Tomás Camba, jovem angolano que reside no Brasil há 13 anos, fundou, em 2020, a Editora Quitanda, que já publicou mais de 60 títulos que abordam questões de espiritualidade, identidade, cultura e justiça social.
O Jornal de Angola entrevistou o editor, na sua última visita ao país, onde fala dos desafios do mercado editorial do Brasil e de Angola.
Como e quando surgiu a ideia de criar uma editora no Brasil?
A ideia de criar a Editora Quitanda nasceu em 2020, durante um momento de profunda reflexão sobre a necessidade de ampliar as vozes da literatura afro-brasileira e angolana, bem como a necessidade de uma
literatura contextual. Como jovem angolano, percebi que havia uma lacuna na publicação de obras que abordassem a nossa herança cultural, religiosa e social.
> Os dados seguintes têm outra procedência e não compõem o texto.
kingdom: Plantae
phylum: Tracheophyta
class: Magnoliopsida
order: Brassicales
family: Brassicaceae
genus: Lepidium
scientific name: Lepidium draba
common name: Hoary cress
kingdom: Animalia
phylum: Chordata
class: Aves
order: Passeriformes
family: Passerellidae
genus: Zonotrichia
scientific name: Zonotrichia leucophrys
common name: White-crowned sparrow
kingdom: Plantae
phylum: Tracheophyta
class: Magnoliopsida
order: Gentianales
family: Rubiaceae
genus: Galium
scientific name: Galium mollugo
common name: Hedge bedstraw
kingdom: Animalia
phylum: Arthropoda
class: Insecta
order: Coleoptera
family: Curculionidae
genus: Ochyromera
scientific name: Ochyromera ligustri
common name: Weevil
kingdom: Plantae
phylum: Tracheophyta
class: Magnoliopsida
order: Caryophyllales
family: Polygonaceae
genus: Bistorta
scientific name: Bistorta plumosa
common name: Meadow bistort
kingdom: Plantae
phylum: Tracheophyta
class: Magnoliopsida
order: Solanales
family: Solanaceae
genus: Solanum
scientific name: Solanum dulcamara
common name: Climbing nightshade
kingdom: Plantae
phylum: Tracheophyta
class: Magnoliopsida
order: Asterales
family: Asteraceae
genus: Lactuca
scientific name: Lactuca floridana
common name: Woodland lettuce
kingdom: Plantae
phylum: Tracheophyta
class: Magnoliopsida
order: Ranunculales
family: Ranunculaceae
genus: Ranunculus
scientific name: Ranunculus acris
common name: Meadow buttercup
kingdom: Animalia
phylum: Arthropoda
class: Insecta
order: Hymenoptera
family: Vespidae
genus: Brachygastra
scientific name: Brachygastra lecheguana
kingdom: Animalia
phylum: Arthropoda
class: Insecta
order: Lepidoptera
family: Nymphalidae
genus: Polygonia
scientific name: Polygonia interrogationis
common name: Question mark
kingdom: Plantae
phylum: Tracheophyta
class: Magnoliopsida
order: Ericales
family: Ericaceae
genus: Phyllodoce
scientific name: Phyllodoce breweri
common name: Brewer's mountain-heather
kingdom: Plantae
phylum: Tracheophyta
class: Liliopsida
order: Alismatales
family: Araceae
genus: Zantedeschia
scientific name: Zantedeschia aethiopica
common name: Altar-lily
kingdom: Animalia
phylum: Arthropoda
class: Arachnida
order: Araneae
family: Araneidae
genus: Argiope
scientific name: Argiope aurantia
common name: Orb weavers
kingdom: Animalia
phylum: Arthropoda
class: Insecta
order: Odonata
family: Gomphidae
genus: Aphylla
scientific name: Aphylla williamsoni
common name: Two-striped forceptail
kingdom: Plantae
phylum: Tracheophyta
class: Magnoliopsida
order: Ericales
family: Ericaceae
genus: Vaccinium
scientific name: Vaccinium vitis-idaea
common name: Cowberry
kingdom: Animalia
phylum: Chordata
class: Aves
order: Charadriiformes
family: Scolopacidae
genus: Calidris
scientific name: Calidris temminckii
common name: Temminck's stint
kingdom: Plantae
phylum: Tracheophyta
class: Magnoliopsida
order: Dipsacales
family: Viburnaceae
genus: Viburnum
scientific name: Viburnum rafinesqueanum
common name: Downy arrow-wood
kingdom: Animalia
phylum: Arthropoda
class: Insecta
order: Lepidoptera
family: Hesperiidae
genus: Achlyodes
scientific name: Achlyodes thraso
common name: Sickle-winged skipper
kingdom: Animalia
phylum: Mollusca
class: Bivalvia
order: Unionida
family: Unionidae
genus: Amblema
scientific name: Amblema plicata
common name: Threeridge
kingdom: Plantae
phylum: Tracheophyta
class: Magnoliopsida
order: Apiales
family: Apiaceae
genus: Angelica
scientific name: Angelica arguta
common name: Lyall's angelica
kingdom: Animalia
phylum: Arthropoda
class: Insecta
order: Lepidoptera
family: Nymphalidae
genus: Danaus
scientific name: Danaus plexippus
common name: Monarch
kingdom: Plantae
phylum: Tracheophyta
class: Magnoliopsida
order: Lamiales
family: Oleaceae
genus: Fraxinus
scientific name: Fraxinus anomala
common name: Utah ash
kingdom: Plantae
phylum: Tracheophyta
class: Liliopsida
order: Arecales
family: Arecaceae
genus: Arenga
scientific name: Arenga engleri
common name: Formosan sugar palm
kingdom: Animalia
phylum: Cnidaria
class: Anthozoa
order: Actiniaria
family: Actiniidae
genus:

Ao mesmo tempo, via no Brasil um mercado com uma rica tradição literária, mas ainda carente de representações mais diversificadas e profundas das nossas narrativas. A Editora Quitanda surgiu como uma resposta a essa necessidade, com o objectivo de conectar essas culturas e oferecer ao leitor obras que transcendam
fronteiras.
A escolha do nome "Quitanda” tem algum significado especial para si?
O nome "Quitanda” foi escolhido de maneira deliberada, carregando um profundo simbolismo cultural. Eu queria uma palavra que representasse muito bem a cultura africana e a sua presença no Brasil. Na tradição angolana e brasileira, a quitanda é um espaço de encontro, diversidade e trocas. Assim como nas quitandas, onde se encontram os mais variados produtos, a Editora Quitanda é um lugar onde diversas vozes, histórias e perspectivas se encontram. O nome reflecte a nossa missão de ser um ponto de convergência de ideias e de fomentar o intercâmbio cultural entre Angola, Brasil e o mundo.
A editora Quitanda explora uma temática específica ou publica obras de todas as áreas da vida?
A Editora Quitanda destaca-se pelo seu compromisso em publicar obras que abordam temáticas essenciais e que, muitas vezes, são marginalizadas no mercado editorial. O nosso foco principal tem sido dar voz a autores que exploram questões de espiritualidade, identidade, cultura e justiça social. Publicamos obras que dialogam com temas como a religião, especialmente a partir de uma perspectiva que valoriza o protagonismo negro e a sua cultural. No entanto, não nos limitamos a um único tema. Buscamos sempre obras que promovam a reflexão e o entendimento profundo das realidades humanas, e sempre de forma contextual.
Quantos livros já publicou até ao momento?
Até ao momento, a Editora Quitanda publicou uma série de títulos que reflectem a nossa missão editorial. No total, são mais de 60 obras publicadas, cada uma cuidadosamente seleccionada para enriquecer o cenário literário com novas perspectivas. Estes livros não apenas foram bem recebidos pelo público, mas também provocaram discussões importantes sobre sociedade, cultura e fé.
Dos publicados, quais são os que venderam o maior número de exemplares?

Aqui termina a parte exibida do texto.